= Deanna Jo =

Alameda Fire Department fireboat in the US

The Deanna Jo is a small fireboat operated by the Alameda Fire Department.
The city was able to acquire the vessel with the help of matching grants from the United States Department of Homeland Security, which required the city to only pay one quarter of the vessels capital cost. The Department has been providing Port Security grants since 2002, to provide vessels that, in addition to fighting fires, and rescuing boaters and swimmers, are equipped to counter biological and chemical weapons.

The 32 ft vessel is staffed by a three-person crew. She is equipped with night-vision equipment. Her pump can throw a relatively modest 2,000 gallons per minute. Like most other fireboats, her pump can be provide water to fire engines near shore, when an earthquake, or another disaster, has broken near shore water mains.

The vessel is named after Deanna Johe, an administrative worker with the Department, who was about to retire with 27 years of seniority.
She was christened on February 18, 2014.

The Fire Department had already called upon the vessel several times, prior to her christening.
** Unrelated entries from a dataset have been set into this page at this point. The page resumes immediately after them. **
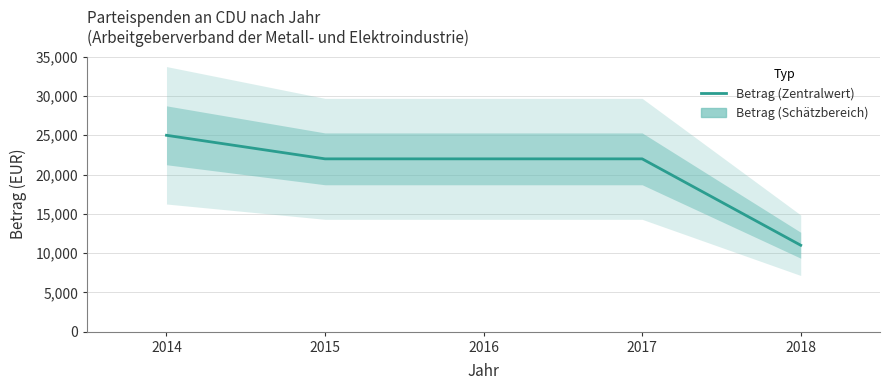

List the labels in order of value, smallest first.

2018, 2015, 2016, 2017, 2014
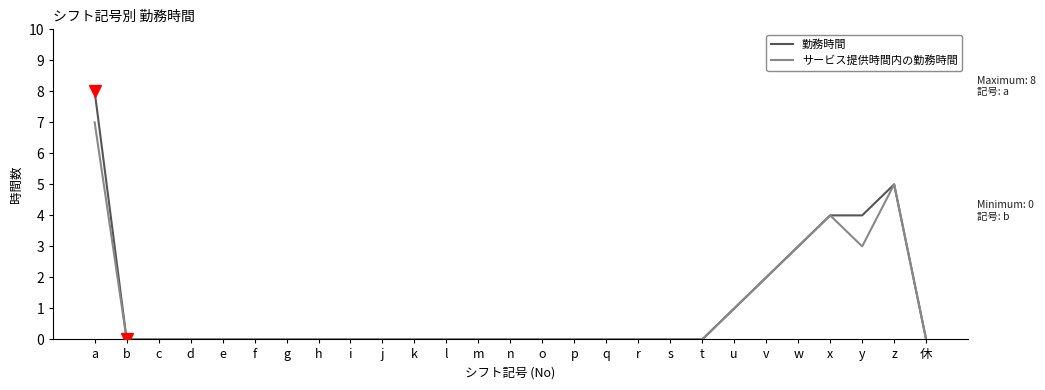

At which category is the sum across all series the highest?

a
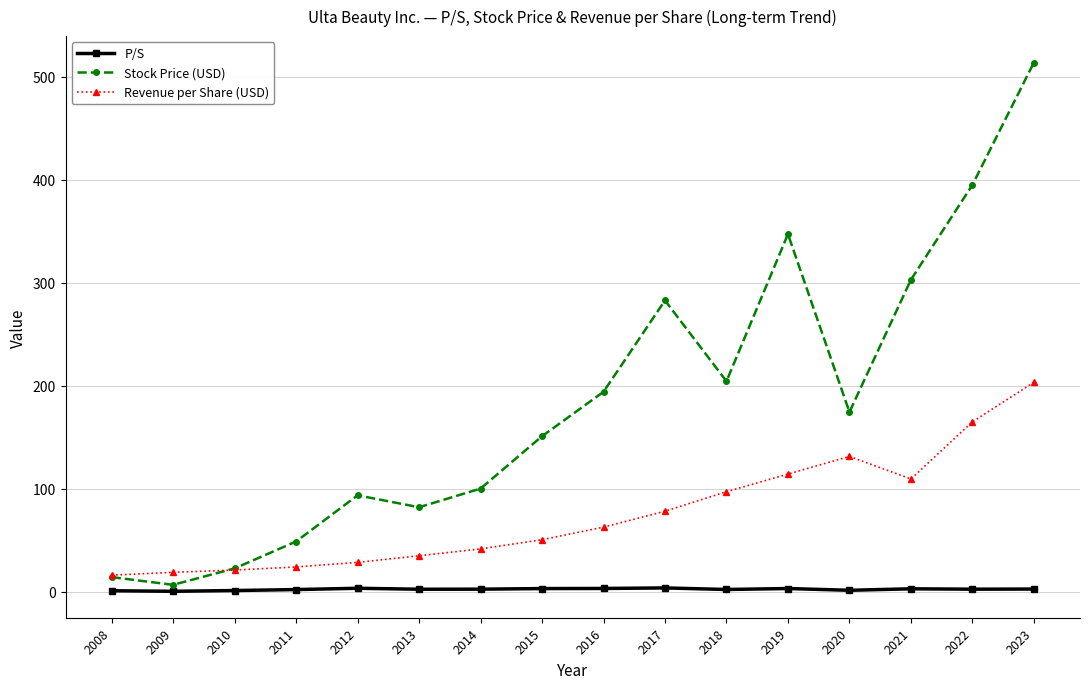

At which category does Stock Price (USD) reach its first local peak?

2012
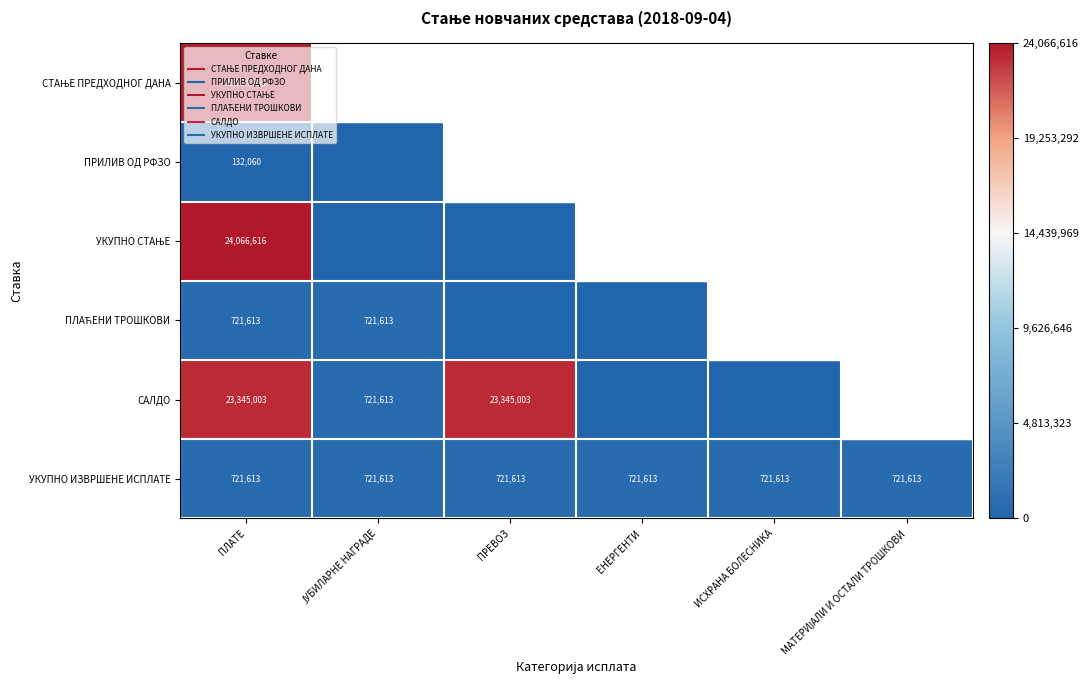

What is the difference between the maximum and minimum values in the УКУПНО СТАЊЕ series?

24066616.0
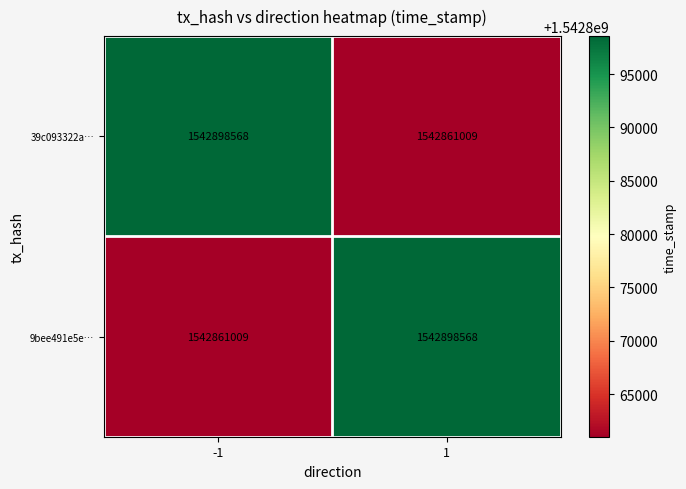

True or false: 39c093322a… has a value of 382520457 at -1.

False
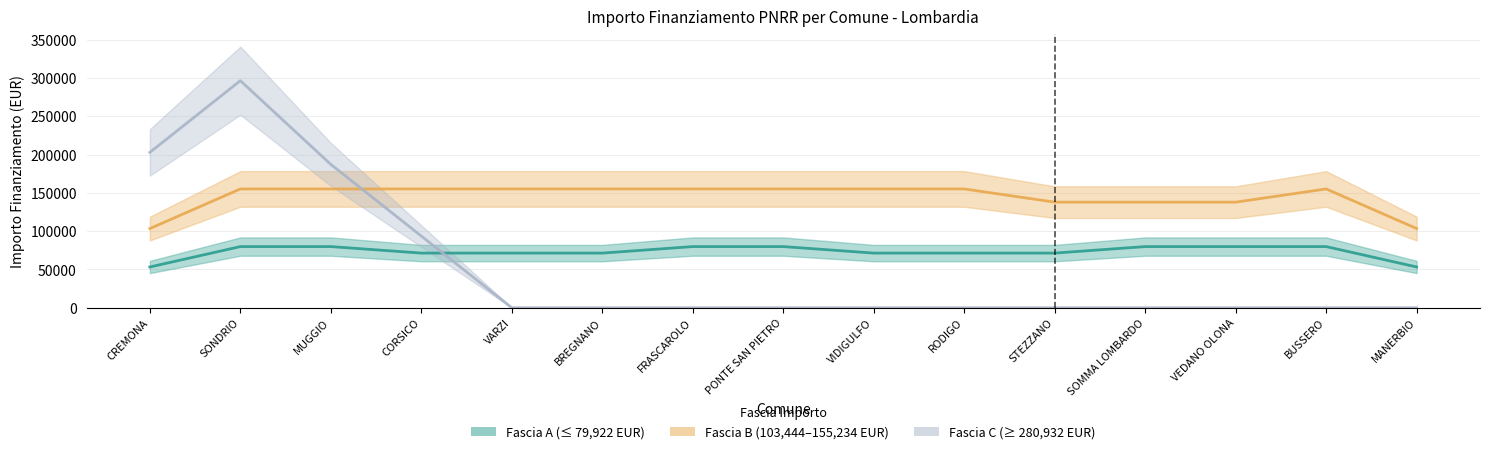

True or false: Fascia A (IMPORTO <= 79922) has a value of 37684 at SONDRIO.

False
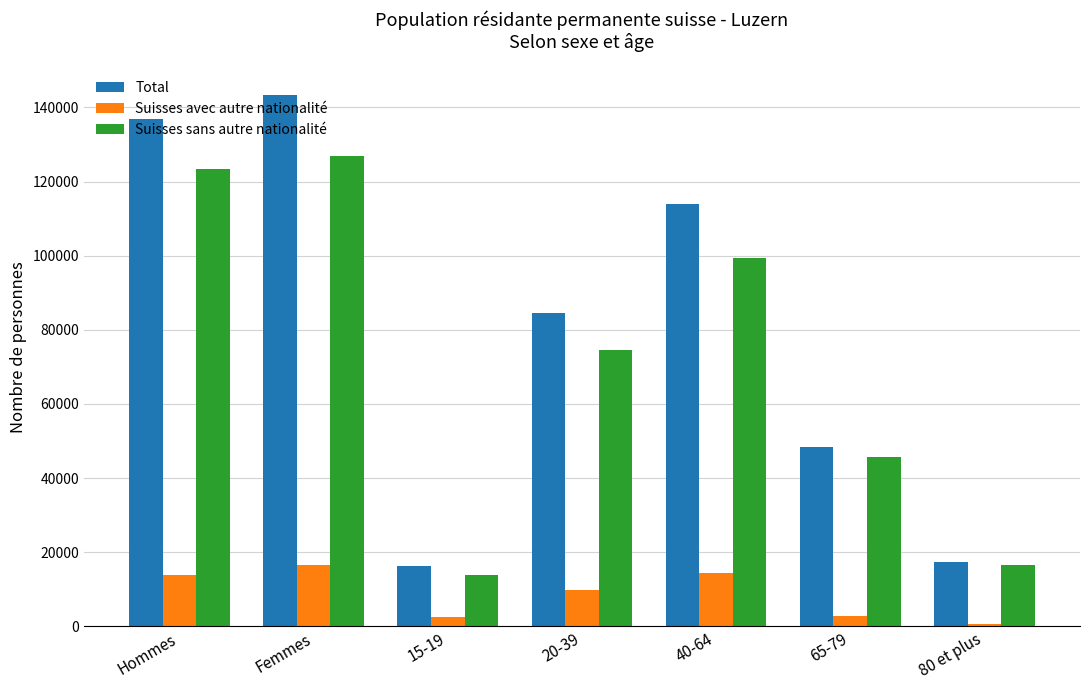

Which series has the widest spread of values?

Total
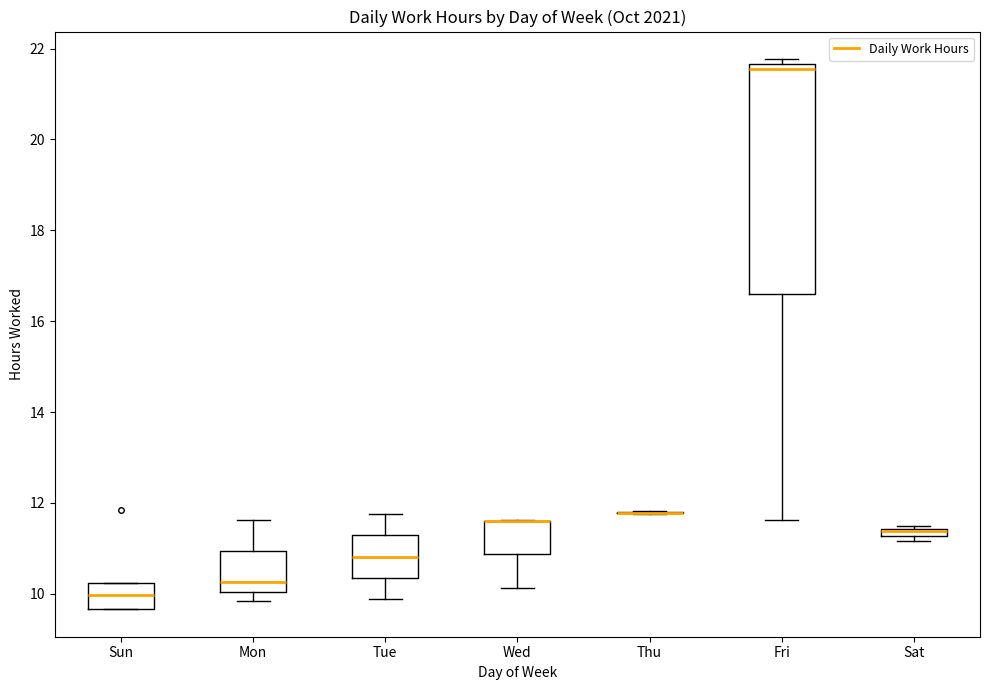

Where is the lower edge of the box for Wed on the y-axis? The values are not printed on the chart, so give them approximately, as read against the axis.

10.8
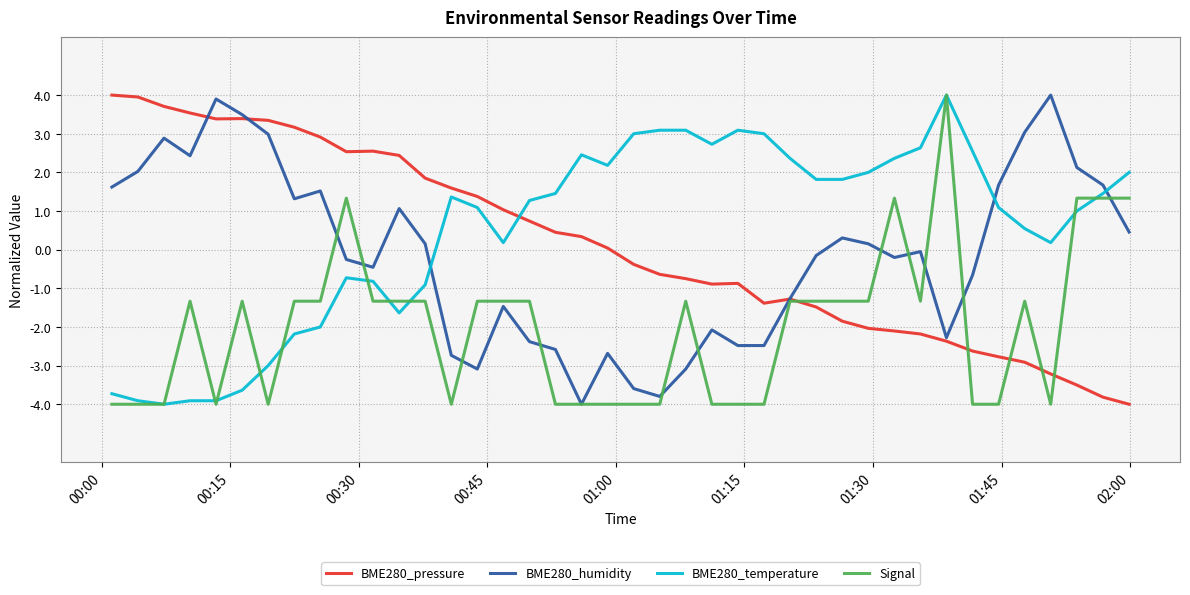

True or false: Signal has more than 1 points higher than both neighbors.

True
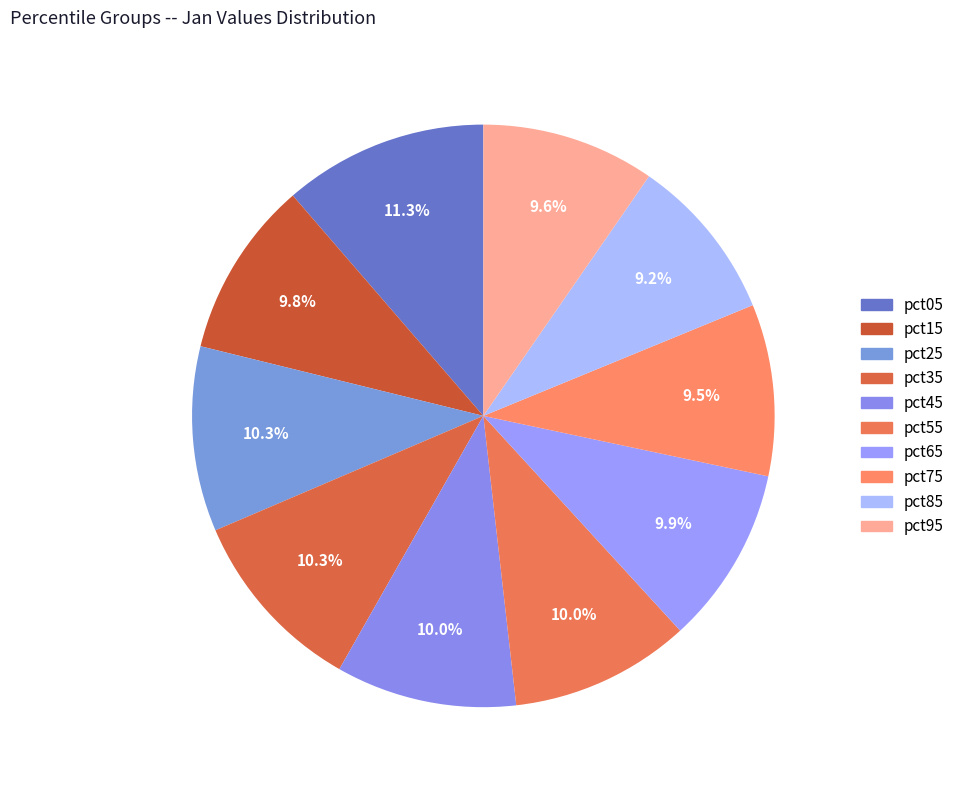

Which category has the biggest portion of the pie?

pct05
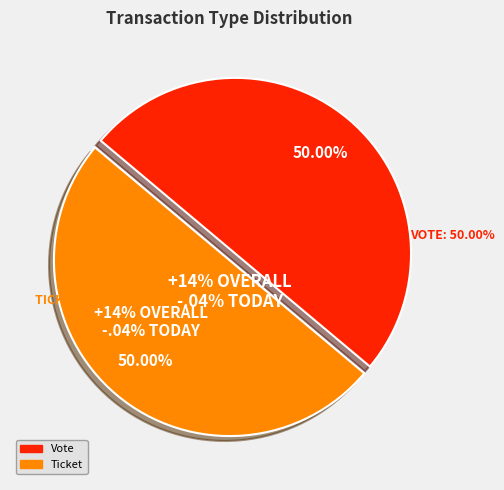

Do Ticket and Vote together represent more than half of the pie?

Yes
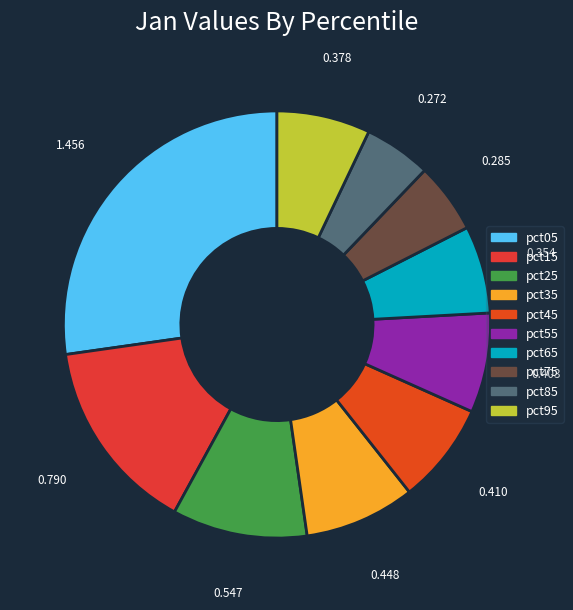

To the nearest percent, what is the average slice percentage?

10%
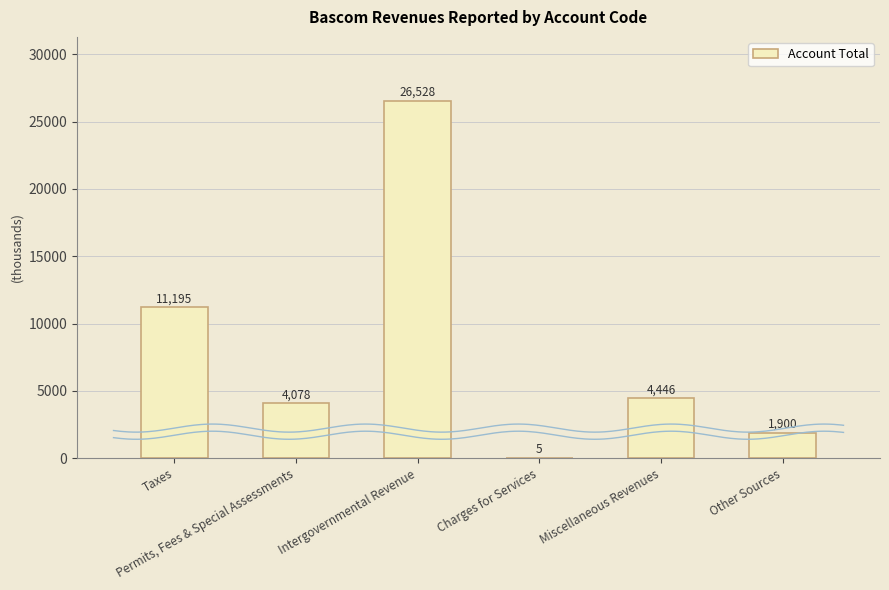

What is the change in value from Permits, Fees & Special Assessments to Miscellaneous Revenues?

+368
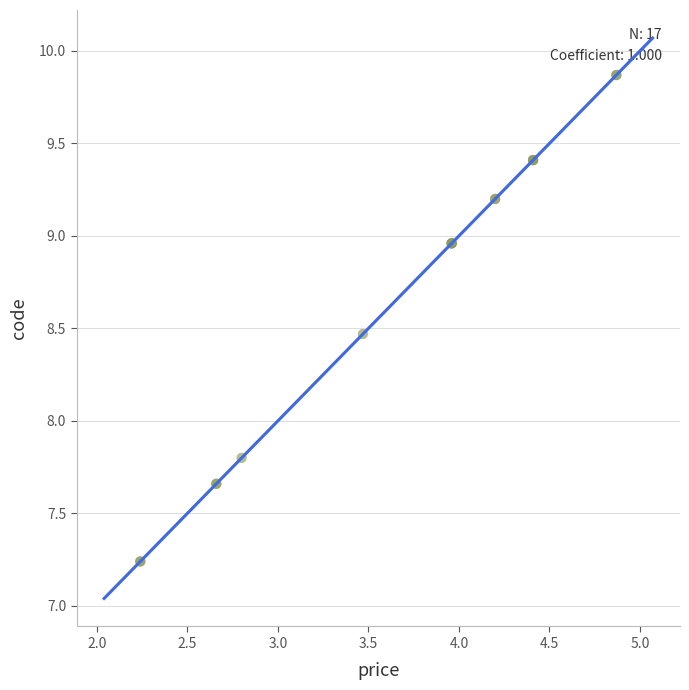

What Y value in the scatter plot is closest to 8?

7.8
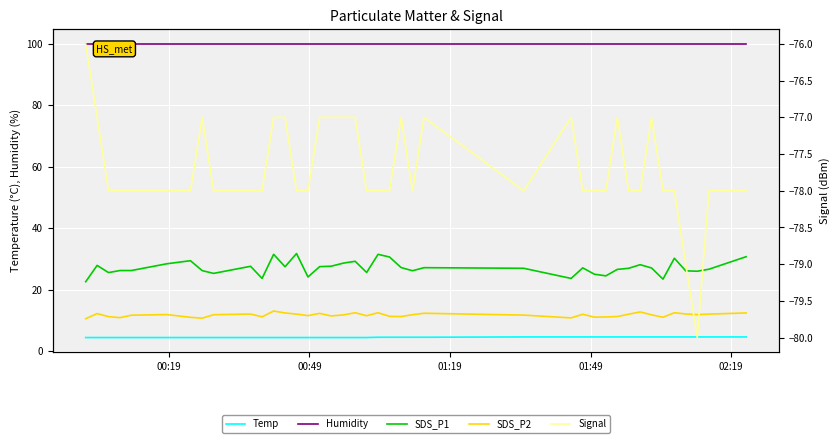

Reading left to right, what are all the values shown in this chart?

Temp: 4.4	4.4	4.4	4.4	4.4	4.4	4.4	4.4	4.4	4.4	4.4	4.4	4.4	4.4	4.4	4.4	4.4	4.4	4.4	4.4	4.5	4.5	4.5	4.5	4.5	4.6	4.6	4.6	4.6	4.6	4.6	4.6	4.6	4.6	4.6	4.6	4.6	4.6	4.6	4.6
Humidity: 99.9	99.9	99.9	99.9	99.9	99.9	99.9	99.9	99.9	99.9	99.9	99.9	99.9	99.9	99.9	99.9	99.9	99.9	99.9	99.9	99.9	99.9	99.9	99.9	99.9	99.9	99.9	99.9	99.9	99.9	99.9	99.9	99.9	99.9	99.9	99.9	99.9	99.9	99.9	99.9
SDS_P1: 22.6	27.9	25.5	26.2	26.2	28.4	29.4	26.2	25.3	27.6	23.6	31.5	27.4	31.7	24.1	27.5	27.6	28.6	29.2	25.6	31.5	30.6	27.2	26.1	27.1	26.9	23.6	27.1	25.0	24.5	26.6	26.9	28.1	27.0	23.4	30.2	26.1	26.0	26.6	30.7
SDS_P2: 10.5	12.2	11.2	10.9	11.7	11.9	11.0	10.7	11.8	12.1	11.1	13.0	12.4	12.0	11.5	12.3	11.4	11.8	12.5	11.5	12.5	11.3	11.2	11.8	12.3	11.7	10.8	12.0	11.0	11.1	11.2	12.0	12.7	11.8	11.0	12.5	12.1	11.9	12.0	12.4
Signal: -76.0	-77.0	-78.0	-78.0	-78.0	-78.0	-78.0	-77.0	-78.0	-78.0	-78.0	-77.0	-77.0	-78.0	-78.0	-77.0	-77.0	-77.0	-77.0	-78.0	-78.0	-78.0	-77.0	-78.0	-77.0	-78.0	-77.0	-78.0	-78.0	-78.0	-77.0	-78.0	-78.0	-77.0	-78.0	-78.0	-79.0	-80.0	-78.0	-78.0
Alameda had operated a less capable small fireboat, until it provided it to the city of Santa Cruz, California, in February 2012.
That vessel could pump 500 gallons per minute.

In 2001 the Fire Department had commissioned a vessel named the Big Jim LeMoine, an older style fireboat, with an open cockpit, not well suited to countering chemical threats.
In September, 2012, when the Deanna Jo was ordered, Action Alameda News reported that Alameda had recently relied on San Francisco's Phoenix because Alameda's existing fireboat equipment had been out of commission since 2008.